Personal claims were more frequent for plan members in poor health (13.9 per cent), as well as for individuals who took three or more medications regularly (14.8 per cent). When asked to estimate the amount their workplace drug plan spent on prescriptions in the past year, employees estimated $2,393 for themselves (about $299 per claim) and $2,445 for dependants ($311 per claim). The personal estimate increased to $4,771 among those taking three or more medications.Four per cent of employee respondents estimated their plan spends more than $10,000 on prescription drugs.

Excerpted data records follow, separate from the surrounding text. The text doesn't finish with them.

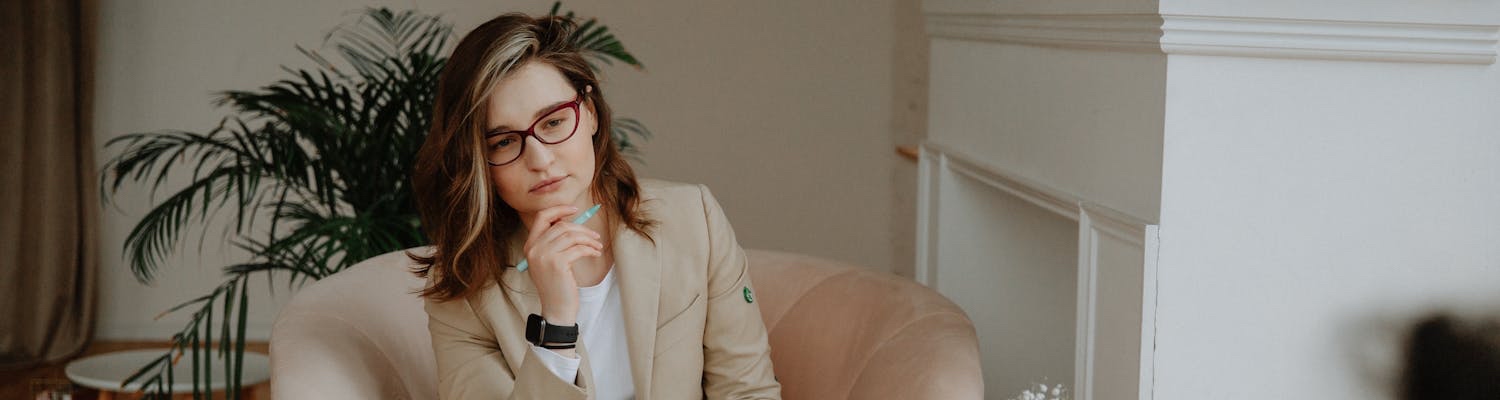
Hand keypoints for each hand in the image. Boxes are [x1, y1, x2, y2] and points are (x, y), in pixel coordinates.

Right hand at [522, 204, 603, 326]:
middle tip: (595, 236)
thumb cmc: (557, 284)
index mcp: (530, 246)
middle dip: (582, 228)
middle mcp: (534, 249)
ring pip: (572, 235)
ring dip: (589, 239)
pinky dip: (590, 249)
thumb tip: (571, 220)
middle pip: (561, 225)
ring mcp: (544, 256)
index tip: (575, 210)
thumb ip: (554, 242)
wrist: (556, 308)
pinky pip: (578, 248)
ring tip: (597, 246)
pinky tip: (595, 253)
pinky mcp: (557, 263)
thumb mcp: (549, 261)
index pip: (542, 217)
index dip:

With those claimants removed, the annual estimates were $1,182 for personal prescriptions ($148 per claim) and $732 for others ($103 per claim).

Nearly half (48 per cent) of plan sponsors said they’re concerned that improper medication use has a negative impact on their drug plan’s cost. Concern levels are the highest among employers with more than 250 employees (65 per cent) and those based in Quebec (65 per cent). In addition, 60 per cent of plan sponsors that receive analyses of their top disease state said they’re more likely to be concerned.

Read: Private drug plan claims, cost per claimant on the rise, finds new research 

“The optimal use of drugs to treat chronic conditions needs to come before conversations about coverage for higher-cost drugs,” said Danielle Vidal, director of business development at SSQ Insurance and an advisory board member. “Awareness of the impact of non-adherence appears to be growing, but as an industry, we can raise more of an alarm so that this becomes a priority for action.”

The survey also found 63 per cent of plan sponsors said they believe it would be inconvenient for plan members to fill prescriptions at particular pharmacies requested by health benefits plans — otherwise, employees might have to pay more out of pocket. On the same question, 43 per cent of plan members said it would be very inconvenient and 21 per cent indicated it wouldn’t be inconvenient at all.

One-fifth (22 per cent) of plan sponsors said they have a preferred pharmacy network in place. This number increased to 37 per cent in Atlantic Canada and 31 per cent among employers with more than 250 employees.